Oliver sacó su pistola y susurró a Altagracia y al camarero que se quedasen quietos y callados. Se aproximó hasta la puerta, con la pistola cogida con las dos manos, y llamó a gritos a su colega Edwin. Al ver que no había respuesta, se acercó y pegó una patada a la puerta para abrirla completamente. Lo que vio no le gustó nada.
El dominicano estaba en el suelo en medio de un charco de sangre.
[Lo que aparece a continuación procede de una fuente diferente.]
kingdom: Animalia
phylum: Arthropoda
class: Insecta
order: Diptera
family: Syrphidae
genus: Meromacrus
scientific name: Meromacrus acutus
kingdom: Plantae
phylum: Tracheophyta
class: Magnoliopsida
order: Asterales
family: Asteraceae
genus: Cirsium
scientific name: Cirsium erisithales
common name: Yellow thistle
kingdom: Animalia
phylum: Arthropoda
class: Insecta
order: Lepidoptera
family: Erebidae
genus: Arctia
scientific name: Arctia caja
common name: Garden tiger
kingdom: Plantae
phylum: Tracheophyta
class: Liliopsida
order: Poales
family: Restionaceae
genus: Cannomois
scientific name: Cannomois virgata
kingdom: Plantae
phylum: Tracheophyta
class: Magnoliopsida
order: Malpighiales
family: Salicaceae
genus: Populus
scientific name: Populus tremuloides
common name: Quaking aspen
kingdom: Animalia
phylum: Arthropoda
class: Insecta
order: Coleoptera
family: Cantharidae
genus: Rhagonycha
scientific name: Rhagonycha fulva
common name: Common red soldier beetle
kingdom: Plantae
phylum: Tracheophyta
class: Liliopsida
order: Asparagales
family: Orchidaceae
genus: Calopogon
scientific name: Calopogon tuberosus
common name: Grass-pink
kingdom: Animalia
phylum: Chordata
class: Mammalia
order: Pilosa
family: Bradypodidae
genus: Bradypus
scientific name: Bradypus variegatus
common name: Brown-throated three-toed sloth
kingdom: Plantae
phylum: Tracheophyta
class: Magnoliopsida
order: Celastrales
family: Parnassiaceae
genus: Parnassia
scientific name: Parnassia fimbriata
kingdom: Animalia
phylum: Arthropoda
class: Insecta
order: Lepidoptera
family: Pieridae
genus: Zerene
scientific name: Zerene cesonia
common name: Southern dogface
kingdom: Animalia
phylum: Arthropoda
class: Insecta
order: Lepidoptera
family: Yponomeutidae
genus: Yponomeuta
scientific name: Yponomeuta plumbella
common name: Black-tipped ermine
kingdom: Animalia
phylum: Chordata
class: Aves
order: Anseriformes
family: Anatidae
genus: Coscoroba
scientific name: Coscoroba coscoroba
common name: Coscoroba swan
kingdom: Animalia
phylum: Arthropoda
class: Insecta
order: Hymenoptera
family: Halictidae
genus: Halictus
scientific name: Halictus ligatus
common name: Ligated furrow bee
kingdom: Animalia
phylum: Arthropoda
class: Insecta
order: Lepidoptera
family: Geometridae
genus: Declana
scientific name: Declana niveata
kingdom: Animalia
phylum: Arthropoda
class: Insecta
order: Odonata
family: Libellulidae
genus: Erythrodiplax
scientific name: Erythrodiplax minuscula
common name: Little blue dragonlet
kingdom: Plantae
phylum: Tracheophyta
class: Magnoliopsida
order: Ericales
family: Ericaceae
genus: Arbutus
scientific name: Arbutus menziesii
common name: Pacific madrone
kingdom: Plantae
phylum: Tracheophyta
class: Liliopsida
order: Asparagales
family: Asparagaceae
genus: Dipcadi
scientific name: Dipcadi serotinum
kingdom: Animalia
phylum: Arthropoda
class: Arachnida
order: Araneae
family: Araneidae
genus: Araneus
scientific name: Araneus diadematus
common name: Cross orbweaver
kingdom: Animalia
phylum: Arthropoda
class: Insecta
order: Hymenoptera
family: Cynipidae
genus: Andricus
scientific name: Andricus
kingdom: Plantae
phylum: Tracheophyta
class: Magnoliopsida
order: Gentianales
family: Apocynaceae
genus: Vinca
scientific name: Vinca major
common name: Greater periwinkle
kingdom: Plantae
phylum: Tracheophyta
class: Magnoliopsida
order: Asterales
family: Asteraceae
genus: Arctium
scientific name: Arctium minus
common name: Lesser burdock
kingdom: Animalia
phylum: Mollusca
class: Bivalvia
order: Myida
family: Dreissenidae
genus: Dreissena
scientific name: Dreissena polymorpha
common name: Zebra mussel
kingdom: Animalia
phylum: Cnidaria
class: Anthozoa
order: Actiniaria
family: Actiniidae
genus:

El enorme revuelo provocado por el desorden en todos los muebles y enseres de la habitación, incluidas las maletas, hizo sospechar al español que la habitación había sido revisada en profundidad. Ni un solo papel de los muchos que habían traído esa tarde permanecía en la mesa. Acudió al cuarto de baño, por si alguien se hubiera ocultado allí. Comprobó que también habían revisado cualquier recodo del aseo. Era evidente que los ladrones habían verificado que ni un solo papel de los encontrados quedara en manos de los tres investigadores.
Tras comprobar que los ladrones habían escapado, Andrés Oliver comenzó a gritar pidiendo ayuda.